**ESTRATTO DELLA FONTE:**
-*-*-
Il lungo itinerario prevedeva di raggiungere  il Giappone dopo aver toccato  Brindisi, il Pireo, l’Egitto, l’India, la Birmania, la penisola di Malacca e la Cina . Quindi  la  Polinesia, l’Australia e poi, attraversato il Pacifico,   San Francisco negli Stati Uniti. Da lì, posta la prua verso sud, si costeggiano le due Americhe fino allo stretto di Magellano superato il quale, risalendo le coste americane  dell’Atlantico, la nave arriverà a Filadelfia dopo aver visitato i porti più importanti del Brasile, dell’Argentina, delle Antille, del Messico e degli Stati Uniti. Il cerchio si sarebbe chiuso raggiungendo l’Italia attraverso lo stretto di Gibilterra: dalla documentazione in nostro possesso (la raccolta dell’”Illustrazione” dal 14.1.1877 al 22.7 dello stesso anno), non risulta se il progetto sia stato portato a buon fine e, in tal caso, in che tempi.
-*-*-
**VOCI FORNITE:**

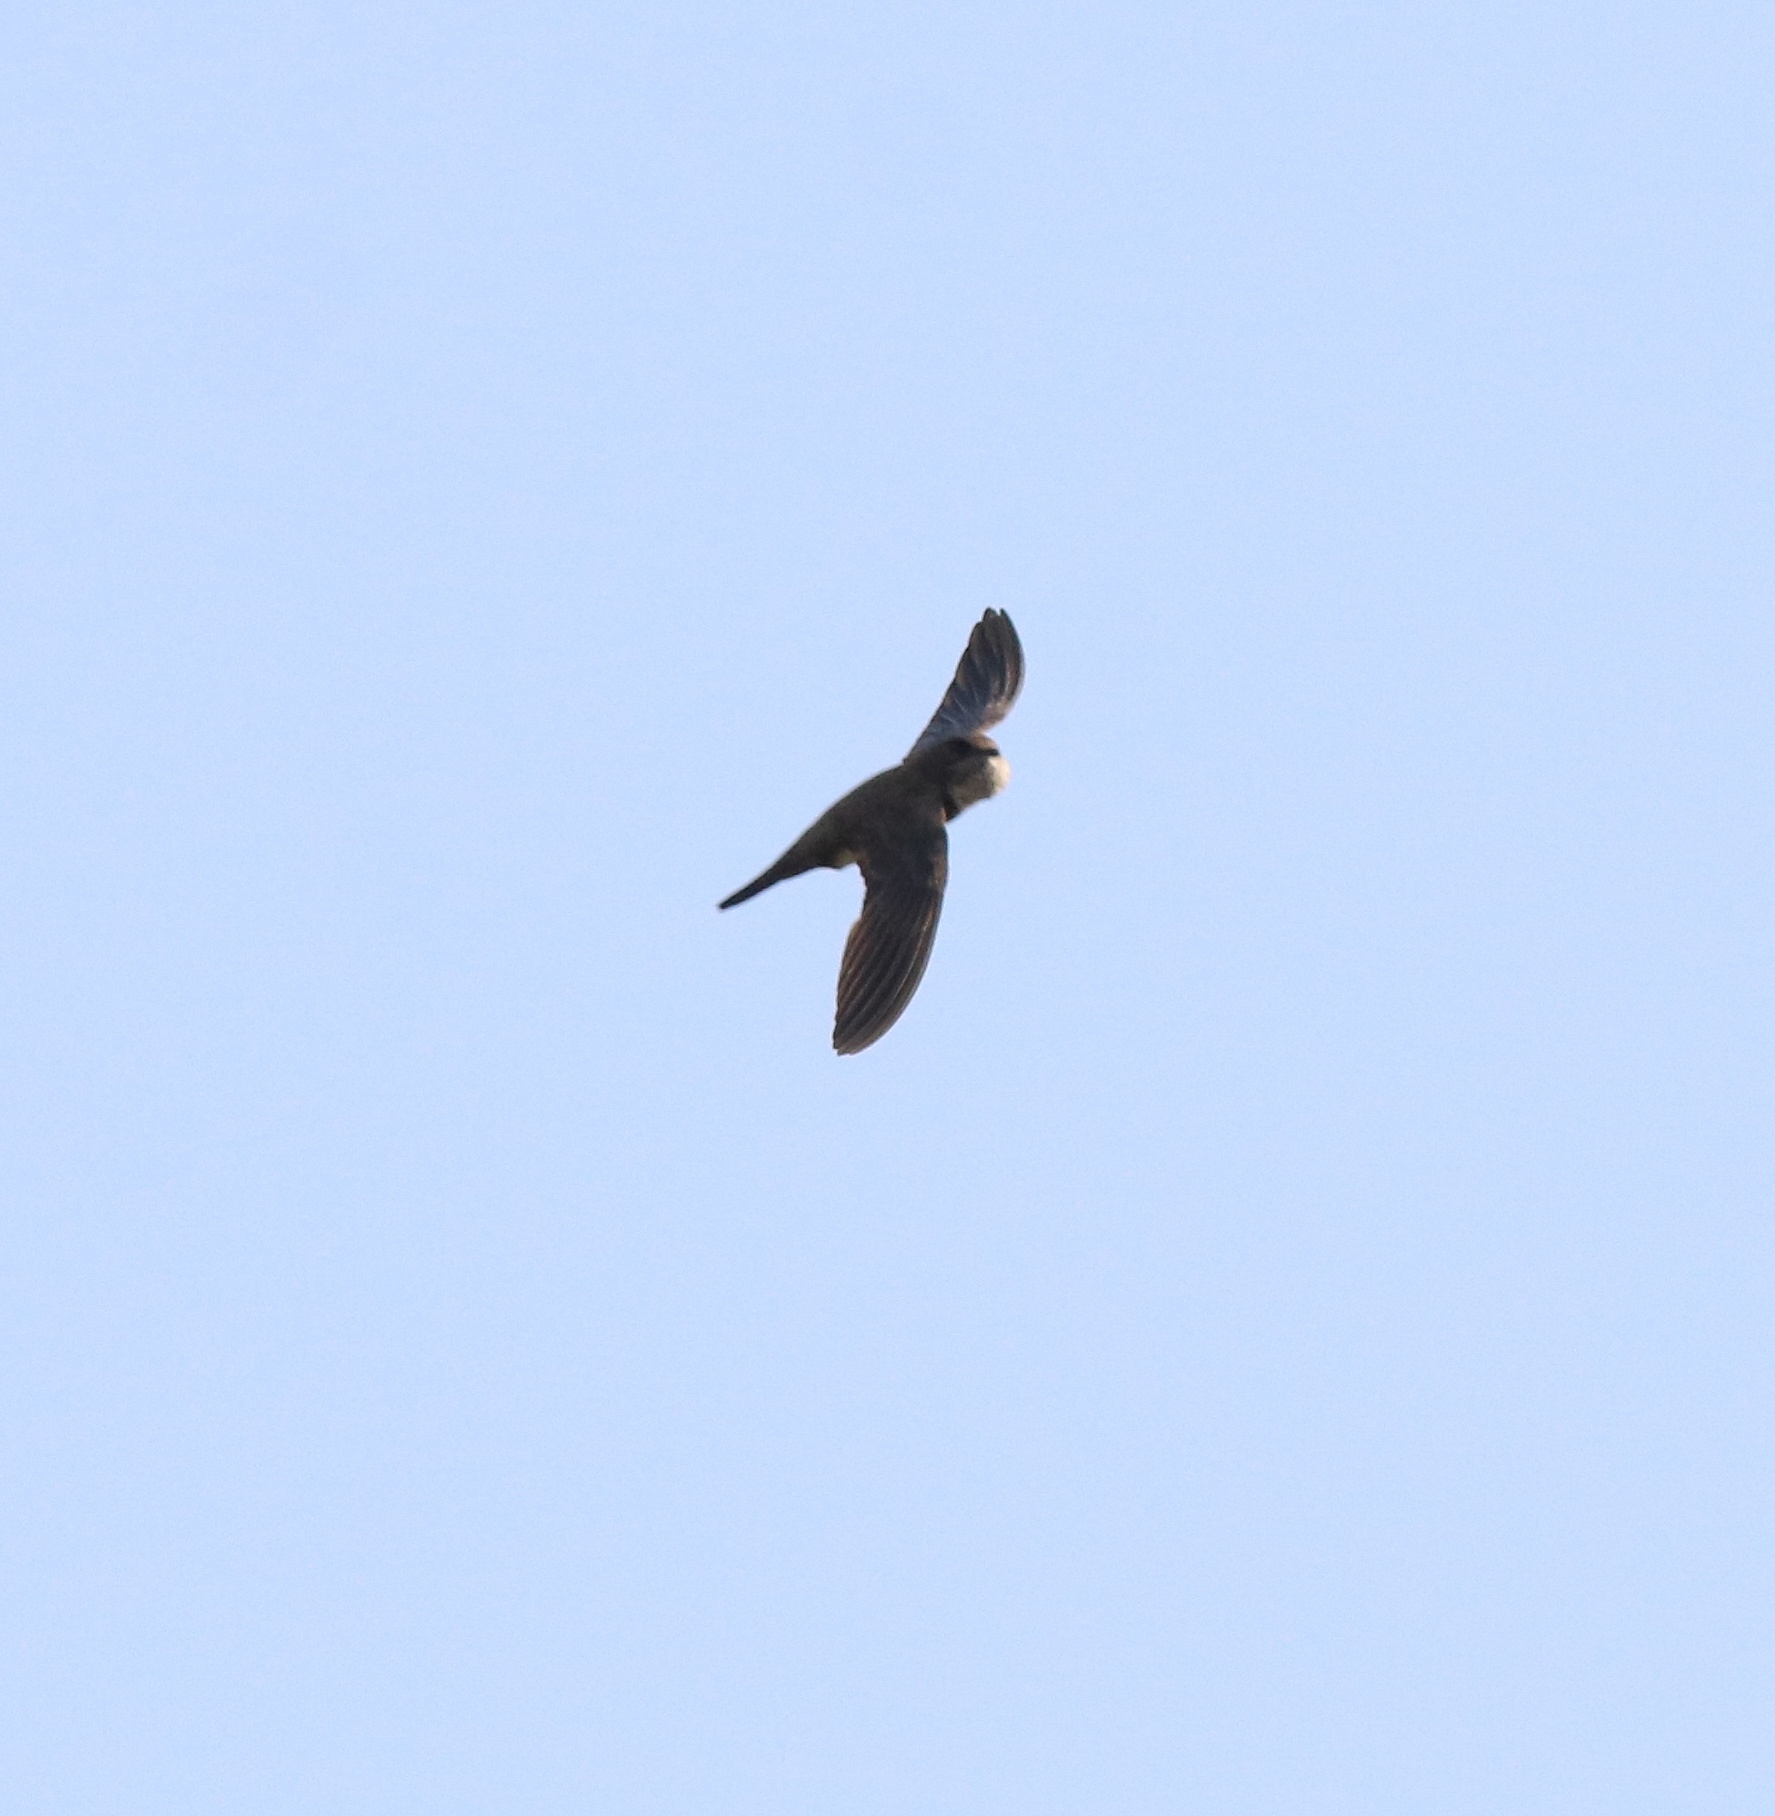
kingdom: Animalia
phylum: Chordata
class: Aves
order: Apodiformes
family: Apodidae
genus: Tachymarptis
-*-*-
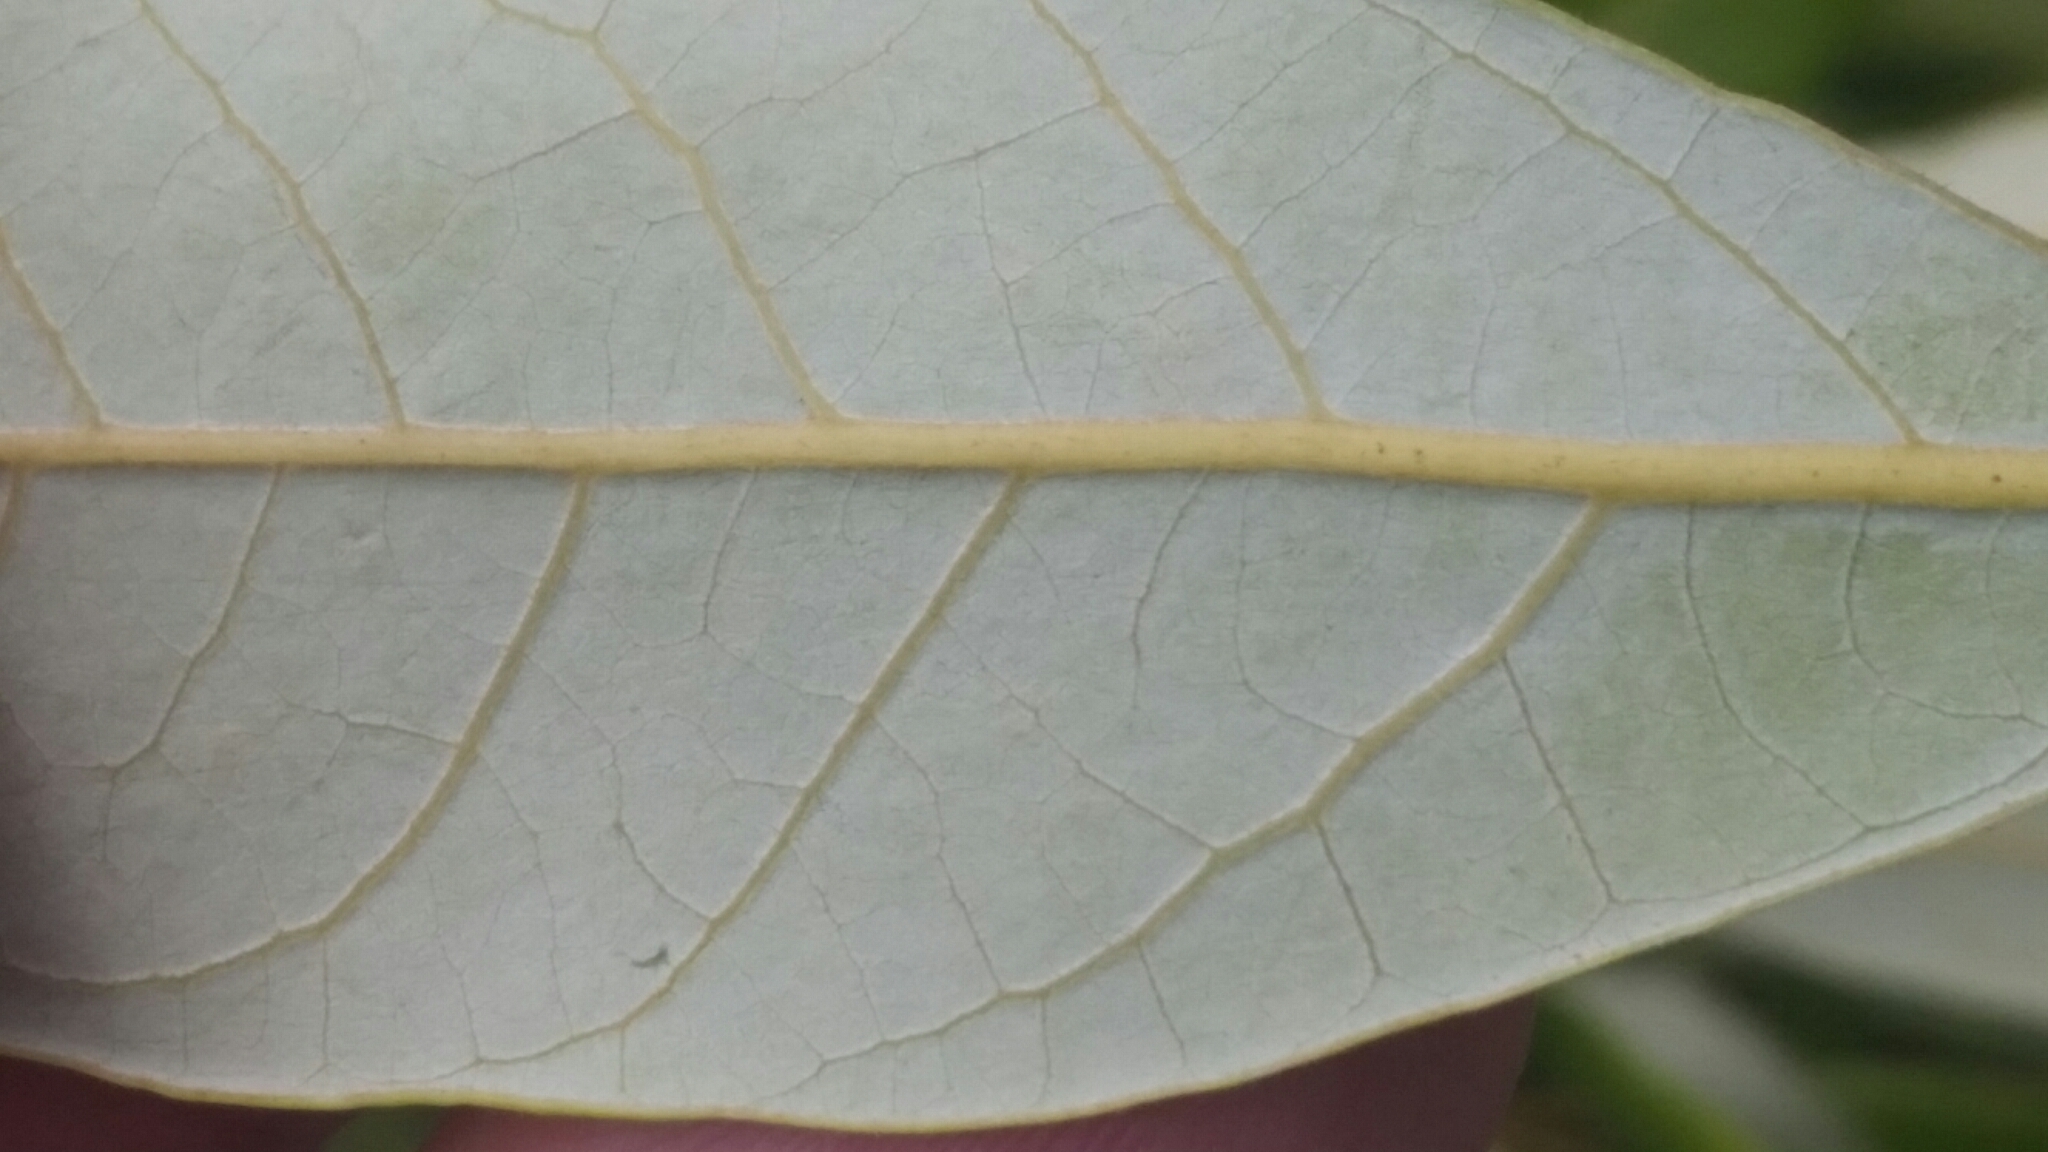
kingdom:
-*-*-
**COSA FARAI:**
1 – Riscrivi come elenco puntato il paragrafo del testo sull'itinerario che comincia con «Il lungo itinerario prevedeva», conservandone i fatti principali.
2 – Prosegui il testo sull'itinerario a partire dalla sua ultima frase.
Le voci non hanno alcun ruolo in questo lavoro.

**LE RISPOSTE:**
1 –
- Prima parte del viaggio: Brindisi, il Pireo, l'Egitto, l'India, la Birmania, la penisola di Malacca e la Cina, fino al Giappone.
- Poi la Polinesia, l'Australia e, dopo la traversata del Pacifico, San Francisco negli Stati Uniti.
- Rotta verso sud lungo le due Americhe fino allo stretto di Magellano.
- Risalita delle coste americane dell'Atlantico fino a Filadelfia, con visita ai porti più importanti di Brasile, Argentina, Antille, Messico e Stati Uniti.
- Ritorno in Italia attraverso lo stretto di Gibilterra.
- La documentazione disponibile (la raccolta dell'"Illustrazione" dal 14.1.1877 al 22.7 dello stesso anno) non permette di sapere se il progetto sia stato portato a termine né, in quel caso, in quali tempi.

2 –
A bordo, un inviato  speciale dell’”Illustrazione” dal  nome strano , tal Patta d’Ancora (forse lo pseudonimo di chi voleva dimostrare la propria competenza marinara? “patta” è la parte uncinata dell’ancora destinata a tenerla ben salda sul fondale) cui spetterà il compito d’inviare al giornale corrispondenze, fotografie e schizzi con   informazioni e notizie  poco note e talvolta bizzarre, che riferiremo qui di seguito, del mondo di un secolo e mezzo fa.
Seguiremo qui la parte iniziale del lungo viaggio avvenuto sulle orme di quello effettuato pochi anni prima, nel 1873,  da un fedelissimo di Garibaldi, Nino Bixio il quale - divenuto, dopo aver partecipato alle principali avventure garibaldine, deputato e successivamente imprenditore come armatore navale - si era convinto, con una geniale intuizione, che il futuro commerciale della marineria italiana non fosse più sulle rotte inflazionate dell’Atlantico,  ma, dopo l’apertura del Canale di Suez, su quelle dell’Oriente. Seguendo questa idea aveva con il suo piroscafo “Maddaloni” – il cui nome ricordava un borgo campano ove aveva strenuamente combattuto durante la gloriosa battaglia del Volturno dando un fondamentale contributo alla vittoria – toccato fra i primi italiani i porti dell’estremo oriente concludendo poi in maniera drammatica, dopo un inizio promettente, la sua avventura.
E vedremo come, per una fortuita coincidenza,  il  “Cristoforo Colombo” incrocerà gli esiti drammatici  del viaggio del generale garibaldino.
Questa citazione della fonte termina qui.